Question

If the radius of the cone decrease by $50\%$ and height increase by $20\%$. The find the percentage change in the volume.

Answer 1

Hint: First of all, you must know the formula to calculate the volume of a cone. If $r$ is the radius of the cone and $h$ is the height of the cone, the its volume $V$ is given by $V=\dfrac{1}{3}\pi {{r}^{2}}h$ . So we will first calculate the initial volume of the cone and after that, we will calculate the final volume of the cone due to the change in its radius and height. At last, a change in volume can be found out by taking the difference between the initial and final volume. Then, to get the percentage change in volume, divide this by the original volume.

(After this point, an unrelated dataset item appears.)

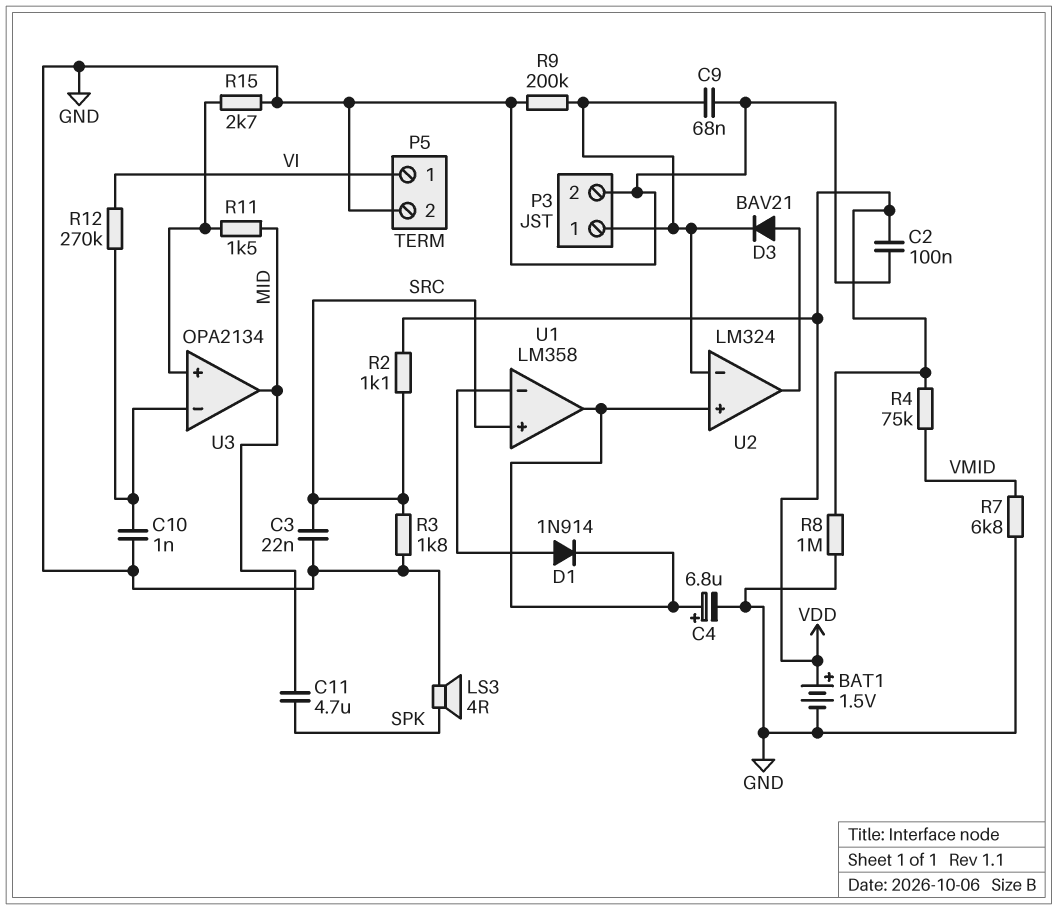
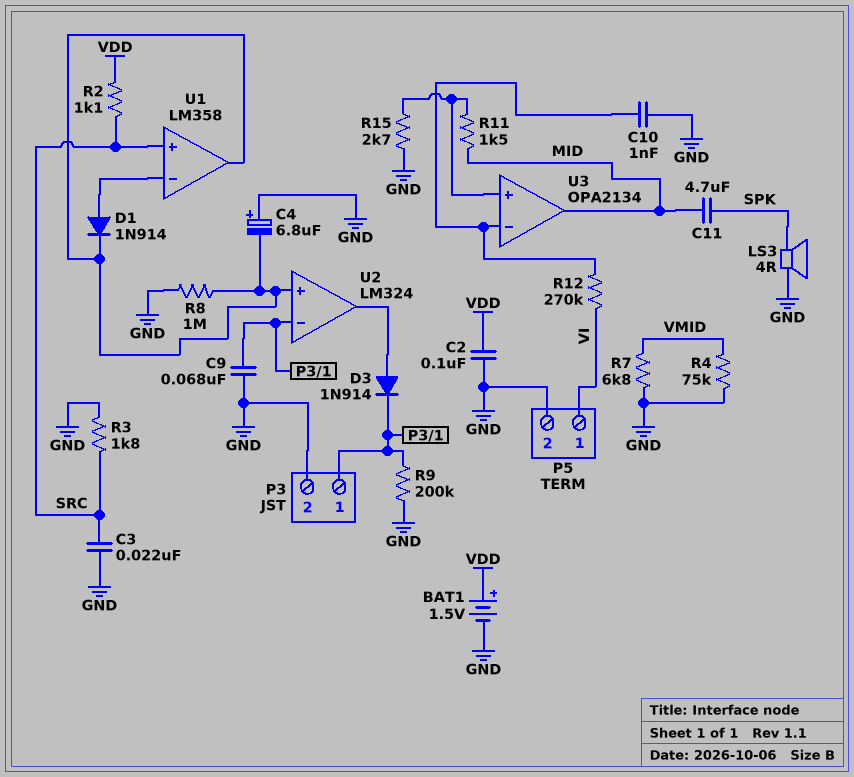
C4: 6.8uF (plus U1/out, minus GND) -> 6.8uF (plus GND, minus U1/out)
D3: diode BAV21 (A U2/out, K P3/1) -> diode 1N914 (A U2/out, K P3/1)
R4: 75k (VDD, VMID) -> 75k (GND, VMID)
R8: 1M (GND, VDD) -> 1M (GND, U1/out)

Complete step-by-step solution:
Initially, we know that the radius of the cone is $r$ and its height is $h$.

If the initial volume is denoted by ${{V}_{i}}$ , then it is given by
${{V}_{i}}=\dfrac{1}{3}\pi {{r}^{2}}h\text{ }..............\text{(1)}$
Now, let us assume that the new radius of cone is $r'$ which is decreased by 50% from its initial value
$\begin{align}
  & \Rightarrow r'=r-\dfrac{50}{100}r \\
 & \Rightarrow r'=0.5r \\
\end{align}$
And its new height is $h'$ which is increased by 20% from its initial value
$\begin{align}
  & \Rightarrow h'=h+\dfrac{20}{100}r \\
 & \Rightarrow h'=1.2h \\
\end{align}$
If final volume is denoted by ${{V}_{f}}$ , then it is given by
${{V}_{f}}=\dfrac{1}{3}\pi r{{'}^{2}}h'\text{ }..............\text{(2)}$
Putting $r'=0.5r$ and $h'=1.2h$ in the above equation, we get
$\begin{align}
  & \Rightarrow {{V}_{f}}=\dfrac{1}{3}\pi {{\left( 0.5r \right)}^{2}}1.2h \\
 & \Rightarrow {{V}_{f}}=\dfrac{0.3}{3}\pi {{r}^{2}}h \\
 & \Rightarrow {{V}_{f}}=\dfrac{1}{10}\pi {{r}^{2}}h \\
\end{align}$
If the change in volume is denoted by $\Delta V$ , then it is given by
$\Delta V={{V}_{f}}-{{V}_{i}}$
Taking the value of ${{V}_{i}}$ and ${{V}_{f}}$ from the equation (1) and equation (2), we get
$\begin{align}
  & \Rightarrow \Delta V=\dfrac{1}{10}\pi {{r}^{2}}h-\dfrac{1}{3}\pi {{r}^{2}}h \\
 & \Rightarrow \Delta V=-\dfrac{7}{30}\pi {{r}^{2}}h\text{ }.................\text{(3)} \\
\end{align}$
Now the percentage change in the volume is given by
$\Delta V \%=\dfrac{\Delta V}{{{V}_{i}}}$
Taking the value of $\Delta V$ and ${{V}_{i}}$ from the equation (3) and equation (1), we get
$\begin{align}
  & \Rightarrow \Delta V\text{ }\!\!\%\!\!\text{ }=\dfrac{-\dfrac{7}{30}\pi {{r}^{2}}h}{\dfrac{1}{3}\pi {{r}^{2}}h}\times 100\% \\
 & \Rightarrow \Delta V \% =-\dfrac{7}{10}\times 100\% \\
 & \Rightarrow \Delta V \%=-70\% \\
\end{align}$
So, the percentage change in the volume comes out to be $70\%$.

Note: While calculating the percentage change, a reference must be considered. Here our reference was the initial volume and that’s why we divided the change in volume with the initial volume in order to calculate the percentage change. Percentage change may be positive or negative, negative sign tells that the final value is smaller than the reference value and the positive sign tells that the final value is greater than the reference value.